» TAREAS OBLIGATORIAS
1 > Cita del texto sobre la formación de la conciencia el pasaje que va desde "Quien, por el" hasta "de la conciencia.", ambos incluidos.
2 > Reescribe en forma de lista el párrafo del texto sobre la formación de la conciencia que comienza con "Todo individuo tiene el grave deber" y conserva sus ideas principales.
3 > Responde a estas preguntas sobre el texto de la formación de la conciencia:
(a) ¿Qué reconocerá a los no creyentes quien admite la relación entre la verdad última y Dios?
(b) ¿Qué título lleva la sección III?
(c) ¿A qué lleva la búsqueda sincera de la verdad?

» FRAGMENTO PARA LEER
.....

Quien, por el contrario, reconoce la relación entre la verdad última y Dios
mismo, reconocerá también a los no creyentes el derecho —además del deber—, de
la búsqueda de la verdad, que podrá conducirlos al descubrimiento del misterio
divino y a su humilde aceptación.
III.
Formación de la conciencia.
Todo
individuo tiene el grave deber de formar la propia conciencia a la luz de la
verdad objetiva, cuyo conocimiento no es negado a nadie, ni puede ser impedido
por nadie. Reivindicar para sí mismos el derecho de obrar según la propia
conciencia, sin reconocer, al mismo tiempo, el deber de tratar de conformarla a
la verdad y a la ley inscrita en nuestros corazones por Dios mismo, quiere
decir, en realidad, hacer prevalecer la propia opinión limitada, lo cual está
muy lejos de constituir una contribución válida a la causa de la paz en el
mundo. Por el contrario, la verdad hay que perseguirla apasionadamente y
vivirla al máximo de la propia capacidad. Esta búsqueda sincera de la verdad
lleva no sólo a respetar la búsqueda de los demás, sino también al deseo de
buscarla juntos.

.....

[Algunos registros]
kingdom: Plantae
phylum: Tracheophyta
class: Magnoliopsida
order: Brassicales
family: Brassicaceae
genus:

.....

» SOLUCIONES COMPLETAS
1 >
Quien, por el contrario, reconoce la relación entre la verdad última y Dios
mismo, reconocerá también a los no creyentes el derecho —además del deber—, de
la búsqueda de la verdad, que podrá conducirlos al descubrimiento del misterio
divino y a su humilde aceptación.
III.
Formación de la conciencia.

2 >
- Toda persona debe formar su conciencia a la luz de la verdad objetiva. Nadie tiene negado el conocimiento de esa verdad, y nadie puede impedirlo.
- Reclamar el derecho a obrar según la propia conciencia sin aceptar el deber de conformarla a la verdad y a la ley que Dios inscribió en los corazones equivale a hacer prevalecer la propia opinión limitada.
- Esa actitud está muy lejos de contribuir de forma válida a la paz en el mundo.
- La verdad debe perseguirse apasionadamente y vivirse al máximo de la propia capacidad.
- La búsqueda sincera de la verdad lleva a respetar la búsqueda de los demás y al deseo de buscarla juntos.

3 >
(a) Les reconocerá el derecho, y también el deber, de buscar la verdad.
(b) Se titula "Formación de la conciencia".
(c) Lleva a respetar la búsqueda de los demás y al deseo de buscarla juntos.